Jason Moran
Jason Moran
Dandelion, 2020
Pigment on gampi paper
Wiess House
Jazz pianist, composer, and multimedia artist Jason Moran works at the intersection of visual art and music. By exploring the boundaries between the stage, sculpture, and performance, Moran considers the generative possibilities of composition and improvisation and draws attention to the rich history of American jazz. Following his interest in the experience of live music and its often-ephemeral afterlife, Moran’s work has taken many forms, ranging from video and works on paper to staging performances within set-like installations.
Dandelion grew out of a series that Moran began in 2015, in which he used his piano as an instrument to draw and experiment with mark-making, extending his engagement with improvisation. The artist created the work by layering gampi paper over the keys of a piano, then coating the paper with dry pigment and performing. Moran describes such works as sonic paintings, leaving a trace of his hands as they move across the keyboard. In effect, the accumulation of marks becomes a score, recording the artist’s gestures at the piano. The resulting abstract composition registers the physical expression of music, both of the instrument and the body of the performer.
About the artist: Jason Moran (b. 1975, Houston, TX) attended the Manhattan School of Music in New York in 1997, where he studied with John Arthur “Jaki” Byard. In 1999, he released his debut album, Soundtrack to Human Motion, with Blue Note Records. Moran has collaborated with visual and performing artists, receiving commissions for compositions from institutions, such as the Walker Art Center, Dia Art Foundation, and Lincoln Center. He taught at the New England Conservatory of Music (2010–2016) and served as the Artistic Director for Jazz at the John F. Kennedy Center for the Performing Arts in Washington, DC (2014–2021). In 2010, he was named a MacArthur Fellow and in 2014 he was a Grammy nominee.

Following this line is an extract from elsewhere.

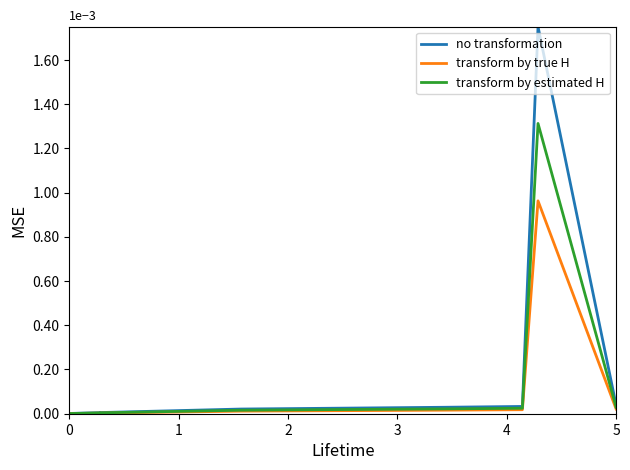

In no transformation, how many points are higher than both neighbors (excluding endpoints)?

1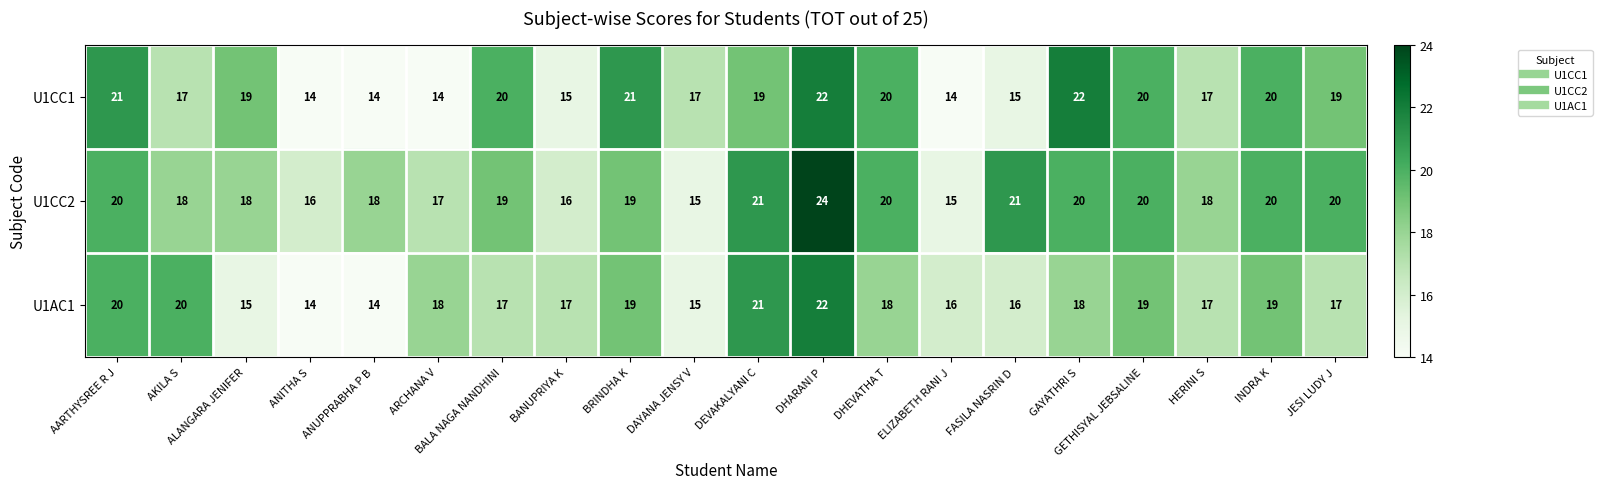

What is the average value of the U1CC2 series?

19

In 2015, Moran exhibited the first of his “set” sculptures at the Venice Biennale. In 2018, he had his first solo museum exhibition at the Walker Art Center, Minneapolis, MN, that subsequently traveled to the Institute of Contemporary Art, Boston, the Wexner Center for the Arts, Columbus, OH, and the Whitney Museum of American Art, New York. His work is represented in numerous public collections, including the Getty Research Institute, Los Angeles; the Museum of Fine Arts, Houston; the Museum of Modern Art, New York; and the Walker Art Center, Minneapolis, MN, among others.